Alternative financing as a complement to banks

In this context, financing is also evolving. Real estate is a capital-intensive activity with long timelines and different financial needs at each phase of a project. Traditionally, banks have played a central role, but in recent years complementary financing formulas capable of assuming different risk profiles and providing greater flexibility have gained relevance.

“Urbanitae is part of an alternative financing ecosystem that complements the banking sector,” Mínguez explained during the event. “It operates at moments and with risk profiles that are different.”

This complementarity is especially relevant in phases where developers need capital before bank financing becomes available, or in structures that require greater flexibility. However, this capacity also requires analysis and discipline. As Mínguez reminded attendees, “each transaction must be analyzed on its own merits.”

From our perspective, this is one of the keys to the new cycle. It is not about financing any project, but about identifying transactions with solid real estate fundamentals, adequate guarantees, solvent developers, and balanced risk structures. In debt financing, this means analyzing the location, the asset, the urban planning situation, costs, timelines, exit strategy, and the quality of guarantees.
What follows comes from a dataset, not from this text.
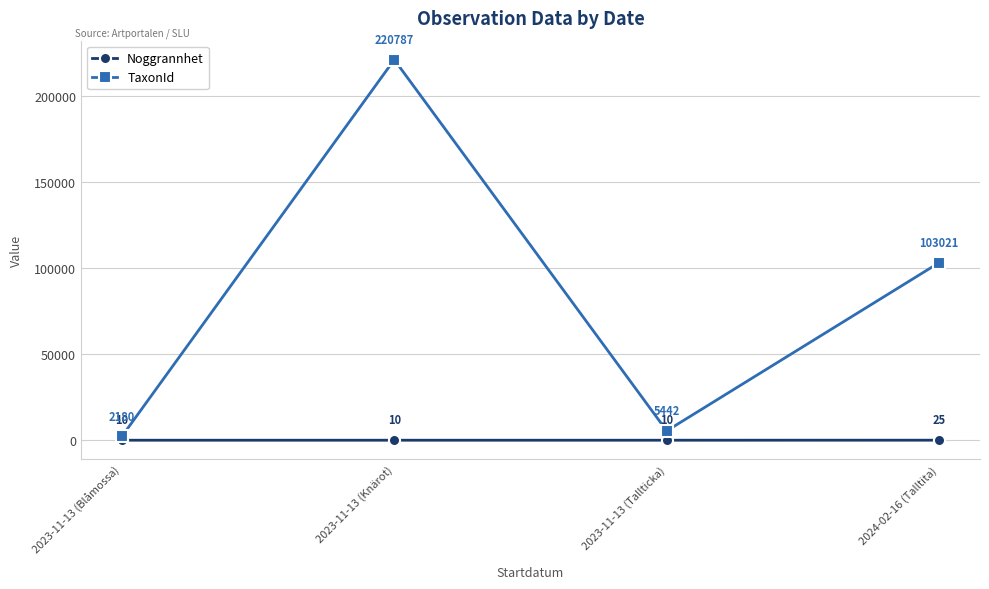

True or false: Noggrannhet and TaxonId cross at least once.

False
Mínguez also highlighted an important distinction: an alternative lender may assume certain risks that banks do not always take, but not every type of risk. “I can take timing risk,” he noted, “but not binary risk, a one-or-zero risk.”

A challenge that requires collaboration

The breakfast left one clear conclusion: the Spanish residential market has demand, capital, and investor interest, but it needs to resolve structural bottlenecks in order to transform that potential into actual housing supply.

The lack of land, labor shortages, regulatory rigidity, construction costs, and slow administrative processes are limiting housing production. At the same time, changing demand requires the development of new residential models that are more flexible, efficient, and professionally managed.

At Urbanitae, we believe that alternative financing can play a relevant role in this scenario. Not as a substitute for banks or as a single solution to the housing problem, but as another tool to channel capital toward viable projects, accelerate certain development phases, and help more operations move forward.